Exercise: Exact duplicates of the lines from the top of the data through the line containing "eller seriøst." are needed, with every picture left out.

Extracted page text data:
*** Begin section ***

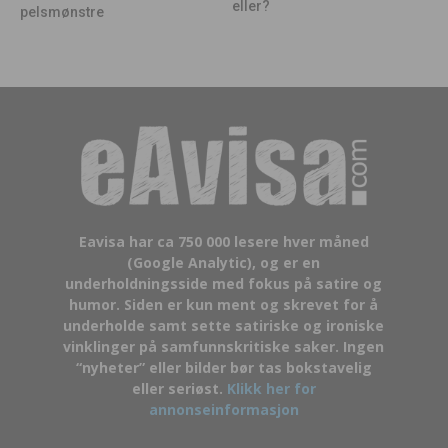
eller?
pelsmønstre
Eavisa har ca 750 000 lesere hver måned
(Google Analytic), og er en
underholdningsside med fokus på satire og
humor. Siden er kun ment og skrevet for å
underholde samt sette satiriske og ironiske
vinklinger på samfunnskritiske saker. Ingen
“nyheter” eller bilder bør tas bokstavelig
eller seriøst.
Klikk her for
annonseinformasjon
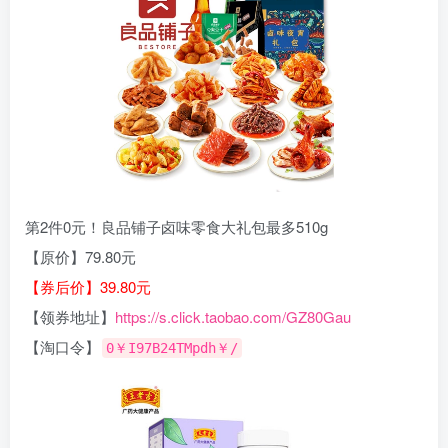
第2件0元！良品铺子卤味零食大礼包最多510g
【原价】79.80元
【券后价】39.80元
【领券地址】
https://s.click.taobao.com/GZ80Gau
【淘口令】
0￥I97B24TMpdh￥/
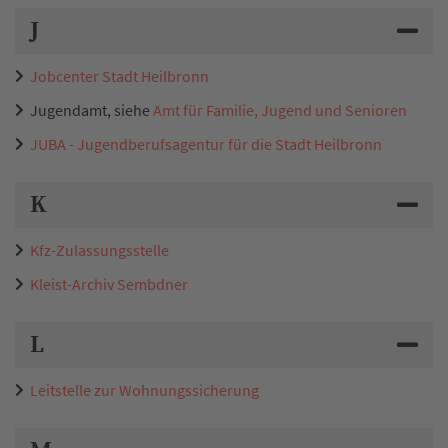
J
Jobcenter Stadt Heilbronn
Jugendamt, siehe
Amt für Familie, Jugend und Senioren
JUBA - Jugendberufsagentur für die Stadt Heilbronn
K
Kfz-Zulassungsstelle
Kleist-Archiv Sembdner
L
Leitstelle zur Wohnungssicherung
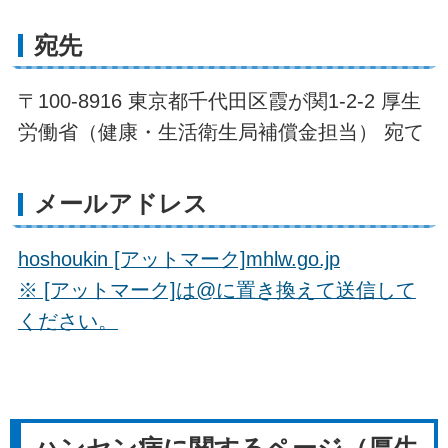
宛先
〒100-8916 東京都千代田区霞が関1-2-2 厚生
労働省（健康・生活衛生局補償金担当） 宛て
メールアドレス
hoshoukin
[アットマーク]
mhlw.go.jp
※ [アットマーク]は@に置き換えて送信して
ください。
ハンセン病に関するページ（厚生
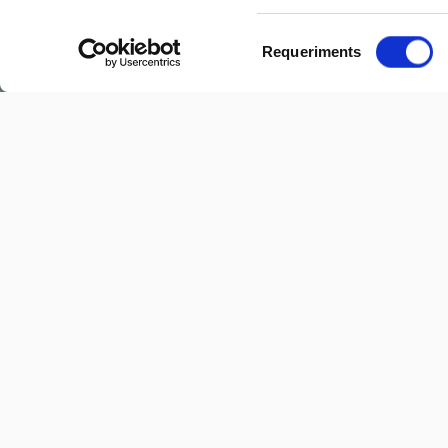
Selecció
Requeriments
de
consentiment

*** End section ***

Output below:
eller?
pelsmønstre
Eavisa har ca 750 000 lesere hver måned
(Google Analytic), og er en
underholdningsside med fokus på satire og
humor. Siden er kun ment og skrevet for å
underholde samt sette satiriske og ironiske
vinklinger på samfunnskritiske saker. Ingen
“nyheter” eller bilder bør tas bokstavelig
eller seriøst.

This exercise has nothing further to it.